* _TEXTAUSZUG_
-------

Innenminister prüft Bielefelder Überfall - Bislang einmaliger Vorgang

Von Reinhard Brockmann
Bielefeld (WB). Politiker wie Praktiker schüttelten gestern den Kopf: Von einem Überfall in Wildwestmanier auf eine ganze Schulklasse hatte in NRW bislang noch niemand etwas gehört. Schnell bestand Einigkeit mit Schulministerin Barbara Sommer: »Keine Toleranz«.
Ministerin Barbara Sommer zeigte sich bestürzt.

Die Bielefelder Ex-Schulrätin reagierte mit Bestürzung auf den Überfall zur Unterrichtszeit. Sie erinnerte an Fälle von Misshandlungen, die Schüler untereinander verübten. In all diesen Situationen könne es keine falschen Rücksichten geben, Täter seien mit den gebotenen Mitteln zu verfolgen.
Auch aus dem Innenministerium hieß es, ein vergleichbarer Fall sei nordrhein-westfälischen Polizeibehörden bislang nicht untergekommen. Minister Ingo Wolf habe sich über das Ereignis persönlich unterrichten lassen, um ein umfassendes Bild der Lage zu gewinnen. Nach dem Amoklauf von Emsdetten wandte sich die Polizei an alle 6200 Schulen in NRW, um Beratungs- und Präventionsprogramme anzubieten, hieß es. Bislang richte sich der Blick allerdings mehr auf das Erkennen von Amoklagen und niederschwelligere Mobbing-Situationen.

-------

* _ZU BEARBEITENDE AUFGABEN_
• A. An wie viele Schulen in NRW wandte sich die Polizei laut dem Artikel über den Bielefelder Überfall nach dem Amoklauf von Emsdetten?
• B. Geben Sie den Abschnitt des Artikels über den Bielefelder Überfall beginnend bei „Die Bielefelder Ex-Schulrätin" und endend bei „Mitteln zu verfolgen." erneut wieder und benennen Sie dabei „Ex-Schulrätin" in „ehemalige Schulrätin" um.
Das Material wird zur Bearbeitung nicht benötigt.

* _DATEN_
-------

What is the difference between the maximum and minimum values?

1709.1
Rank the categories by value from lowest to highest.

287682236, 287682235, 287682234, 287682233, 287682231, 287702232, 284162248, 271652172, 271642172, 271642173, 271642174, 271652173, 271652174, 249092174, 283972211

-------

* _ERGEBNISSE DER ÜBUNG_
• A. An alle 6200 Schulen in NRW.

• B.
Die Bielefelder ehemalige Schulrätin reagierte mit Bestürzung auf den Überfall zur Unterrichtszeit. Sie erinnerte an Fälle von Misshandlungen, die Schüler untereinander verübten. In all diesen Situationen könne es keine falschen Rücksichten geben, Täter seien mit den gebotenen Mitteln zu verfolgen.